The developer who knows what they're doing is also more likely to be 1) overworked because they do much of the useful stuff and 2) cognizant of bureaucracy which gets in the way of them doing useful stuff.

jghn · 3 years ago

I remember there being a startup in the Dotcom era, I forget the name but for people familiar with Cambridge, MA it was where the IDEO is now. They were notorious for a few things, but one of them was writing open source software with a lot of profanity.

I thought this was cool, and was talking excitedly about it to my boss and some of the senior devs. They were less amused. Cut 20 years later and I too am less impressed by this.

Not that I think it's *bad* per se, I'm not clutching pearls or anything. But I never find myself thinking what the code really needs are profanities in the comments. Whereas back then I thought it'd be funny/cool and went out of my way to do so when I could. Which wasn't often.

didntcheck · 3 years ago

Swearing for the sake of it does look childish, yes. I've noticed that in a few streaming TV shows, where they've gotten too excited over a lack of censorship that they just end up looking like teenagers who still think saying "fuck" is an act of rebellion

On the other hand, I'd like to write something like "this is a bit shit but will be replaced later" because that's how I naturally speak. Sanitising it to "crap" or "poor" just makes me feel like I'm teaching a youth club or something, and it is a minor pipeline stall in my train of thought while I do a mental synonym search

nomel · 3 years ago

I wonder if swearing can help "free the mind" in some way, with the "rebellion" opening up more, perhaps non-standard/out of the box, "fucking good" ideas?

seadan83 · 3 years ago

I hear this, comments generally should not draw attention to themselves. For this, short & terse win. I routinely look to cut any unnecessary words from comments.
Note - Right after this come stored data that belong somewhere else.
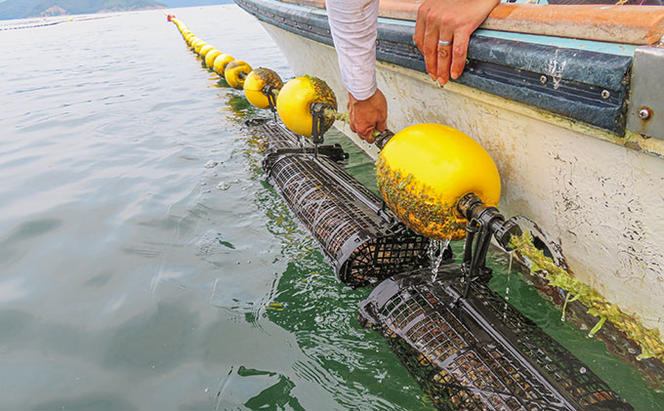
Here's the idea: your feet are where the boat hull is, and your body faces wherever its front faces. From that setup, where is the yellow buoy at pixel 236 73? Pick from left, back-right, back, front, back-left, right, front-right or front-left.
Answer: front

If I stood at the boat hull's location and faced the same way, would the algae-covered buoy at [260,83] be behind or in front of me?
in front

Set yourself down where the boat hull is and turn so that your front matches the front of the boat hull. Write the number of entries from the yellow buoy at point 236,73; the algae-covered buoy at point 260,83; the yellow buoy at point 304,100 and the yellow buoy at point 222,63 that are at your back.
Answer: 0

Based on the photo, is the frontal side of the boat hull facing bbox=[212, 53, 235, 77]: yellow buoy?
yes

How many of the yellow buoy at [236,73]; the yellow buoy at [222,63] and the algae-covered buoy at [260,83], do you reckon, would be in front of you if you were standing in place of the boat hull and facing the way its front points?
3

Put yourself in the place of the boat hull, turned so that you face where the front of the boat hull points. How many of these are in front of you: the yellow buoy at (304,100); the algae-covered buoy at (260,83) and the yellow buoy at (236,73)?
3

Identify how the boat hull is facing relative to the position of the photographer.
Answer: facing away from the viewer and to the left of the viewer

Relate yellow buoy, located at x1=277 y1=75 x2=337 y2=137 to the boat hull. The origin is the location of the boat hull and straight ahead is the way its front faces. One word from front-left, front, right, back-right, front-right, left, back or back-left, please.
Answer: front
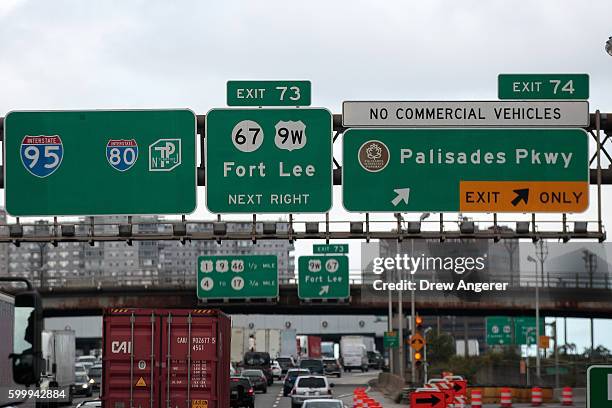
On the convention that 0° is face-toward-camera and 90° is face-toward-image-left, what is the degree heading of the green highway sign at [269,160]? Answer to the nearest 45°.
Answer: approximately 0°

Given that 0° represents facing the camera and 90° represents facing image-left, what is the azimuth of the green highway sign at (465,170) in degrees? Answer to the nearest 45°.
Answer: approximately 0°

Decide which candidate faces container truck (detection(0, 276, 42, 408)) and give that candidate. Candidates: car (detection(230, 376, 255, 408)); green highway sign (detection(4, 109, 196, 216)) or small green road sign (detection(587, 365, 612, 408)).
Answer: the green highway sign

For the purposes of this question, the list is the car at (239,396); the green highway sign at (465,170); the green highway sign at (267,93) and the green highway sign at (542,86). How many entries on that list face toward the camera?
3

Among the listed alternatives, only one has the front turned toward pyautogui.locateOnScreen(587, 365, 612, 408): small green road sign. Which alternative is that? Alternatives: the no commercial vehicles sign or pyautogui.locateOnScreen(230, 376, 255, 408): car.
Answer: the no commercial vehicles sign

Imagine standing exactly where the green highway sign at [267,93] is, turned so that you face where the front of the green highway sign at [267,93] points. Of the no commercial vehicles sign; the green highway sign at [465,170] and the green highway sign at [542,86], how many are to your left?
3

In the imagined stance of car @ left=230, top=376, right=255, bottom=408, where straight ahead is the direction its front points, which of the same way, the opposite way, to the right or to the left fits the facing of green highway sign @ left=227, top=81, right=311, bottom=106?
the opposite way

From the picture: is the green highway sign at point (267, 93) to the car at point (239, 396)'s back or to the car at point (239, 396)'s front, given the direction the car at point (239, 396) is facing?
to the back
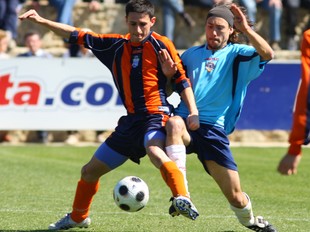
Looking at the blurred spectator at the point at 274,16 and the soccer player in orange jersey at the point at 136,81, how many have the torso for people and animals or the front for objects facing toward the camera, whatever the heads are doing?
2

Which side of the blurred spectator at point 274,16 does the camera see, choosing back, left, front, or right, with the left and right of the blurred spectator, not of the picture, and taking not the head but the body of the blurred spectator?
front

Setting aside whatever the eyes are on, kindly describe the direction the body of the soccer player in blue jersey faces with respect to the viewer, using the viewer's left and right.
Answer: facing the viewer and to the left of the viewer

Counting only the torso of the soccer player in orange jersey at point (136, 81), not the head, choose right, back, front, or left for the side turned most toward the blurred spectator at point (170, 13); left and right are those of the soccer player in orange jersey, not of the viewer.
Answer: back

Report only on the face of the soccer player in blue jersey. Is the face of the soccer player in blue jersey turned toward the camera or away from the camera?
toward the camera

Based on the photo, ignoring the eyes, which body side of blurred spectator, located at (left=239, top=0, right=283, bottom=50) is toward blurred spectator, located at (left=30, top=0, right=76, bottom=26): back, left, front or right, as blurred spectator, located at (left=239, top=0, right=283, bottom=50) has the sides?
right

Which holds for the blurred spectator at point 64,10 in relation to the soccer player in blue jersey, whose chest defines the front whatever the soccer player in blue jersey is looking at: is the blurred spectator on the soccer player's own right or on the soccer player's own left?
on the soccer player's own right

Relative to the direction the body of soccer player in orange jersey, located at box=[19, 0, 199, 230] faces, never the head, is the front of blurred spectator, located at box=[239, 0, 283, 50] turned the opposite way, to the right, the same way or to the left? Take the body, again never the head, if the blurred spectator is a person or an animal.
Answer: the same way

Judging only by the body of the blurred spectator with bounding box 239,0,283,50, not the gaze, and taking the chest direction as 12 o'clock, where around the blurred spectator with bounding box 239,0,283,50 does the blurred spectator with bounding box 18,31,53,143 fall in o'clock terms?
the blurred spectator with bounding box 18,31,53,143 is roughly at 2 o'clock from the blurred spectator with bounding box 239,0,283,50.

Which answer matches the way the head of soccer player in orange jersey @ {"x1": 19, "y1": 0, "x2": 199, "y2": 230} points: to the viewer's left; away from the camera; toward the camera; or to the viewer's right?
toward the camera

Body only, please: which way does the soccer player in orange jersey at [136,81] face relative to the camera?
toward the camera

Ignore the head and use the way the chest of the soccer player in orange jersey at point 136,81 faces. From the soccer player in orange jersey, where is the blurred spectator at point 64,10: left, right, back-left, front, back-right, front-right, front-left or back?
back

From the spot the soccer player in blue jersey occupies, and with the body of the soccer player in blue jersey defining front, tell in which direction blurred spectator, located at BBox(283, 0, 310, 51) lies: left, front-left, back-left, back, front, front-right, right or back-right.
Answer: back-right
It was the most painful code review where I asked someone to remove a joke they wrote in the comments. It was a good joke, funny, short, in good taste, I loved it, but.. distracting and unnecessary.

rfw300 · 3 years ago

I don’t think anyone is saying it’s causation, the correlation is in and of itself interesting!

bawolff · 3 years ago

I mean i think the article is implying that. However i think the bigger thing is the correlation is misleading due to the sample being the long tail of github projects, which i dont think is representitive of "production" open source projects and certainly not software in general.

MoSattler · 3 years ago

So, you're saying that my code won't improve simply by sprinkling F-Bombs everywhere?

mikrl · 3 years ago

The C code so impressive they had to remove it from K&R:

if (*some_bullshit >= shit_tolerance){

fucks_given = 0;

exit(IM_DONE);

}

bawolff · 3 years ago

Correct: fork bombs rarely help

passwordoops · 3 years ago

There's only one way to find out!

gweinberg · 3 years ago

Nobody suggested causation. The idea that you can improve code quality by adding profane comments is so self-evidently absurd that nobody would even suggest such a thing. Except you kind of just did.

zitterbewegung · 3 years ago

I would bet the opposite because I can make a blind assertion.

bawolff · 3 years ago

You're beting that people swear in code in order to impress future employers?